Items contained in a dataset
******
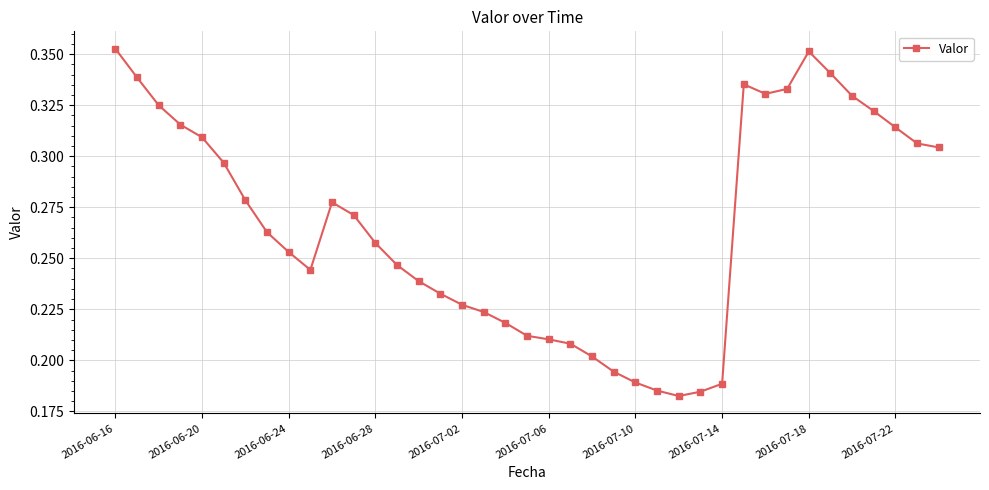

How many values are between 0 and 1?

39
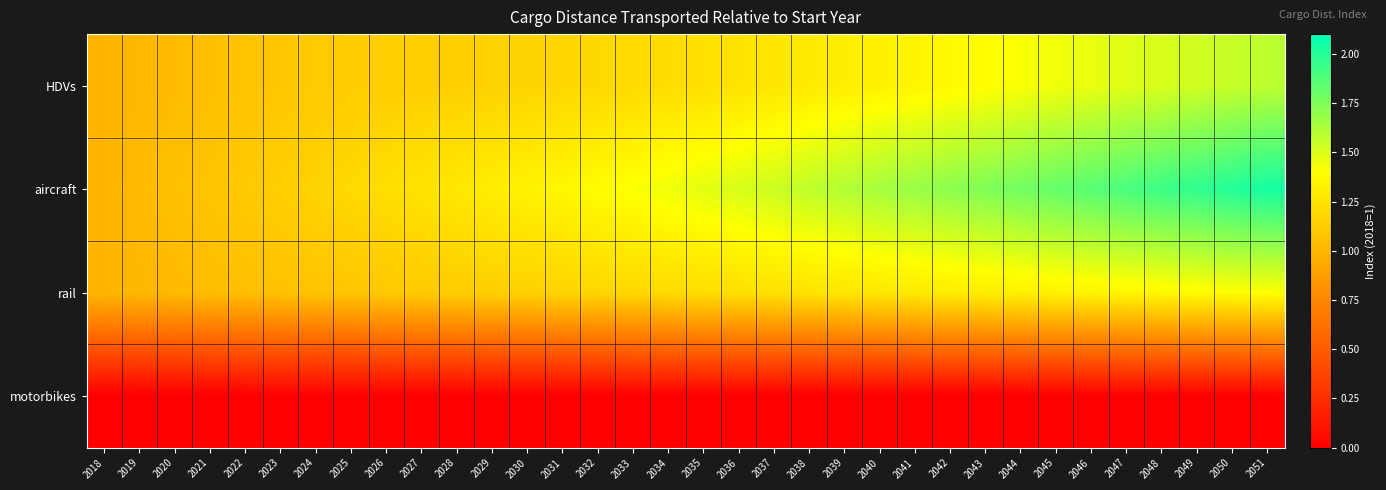

Which series has the widest spread of values?

aircraft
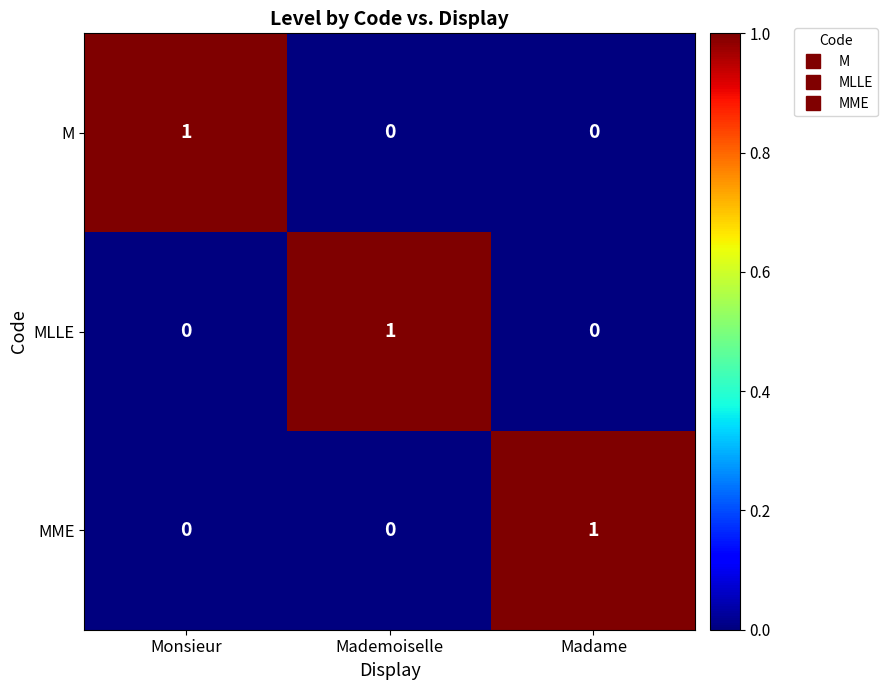

Reading left to right, extract all data points from this chart.

M: Monsieur=1	Mademoiselle=0	Madame=0
MLLE: Monsieur=0	Mademoiselle=1	Madame=0
MME: Monsieur=0	Mademoiselle=0	Madame=1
******
## WHAT TO PRODUCE:
Copy out every line of the items word for word, leaving out the pictures.

## REPLY:
How many values are between 0 and 1?

39

Which series has the widest spread of values?

aircraft

Reading left to right, extract all data points from this chart.

M: Monsieur=1	Mademoiselle=0	Madame=0
MLLE: Monsieur=0	Mademoiselle=1	Madame=0
MME: Monsieur=0	Mademoiselle=0	Madame=1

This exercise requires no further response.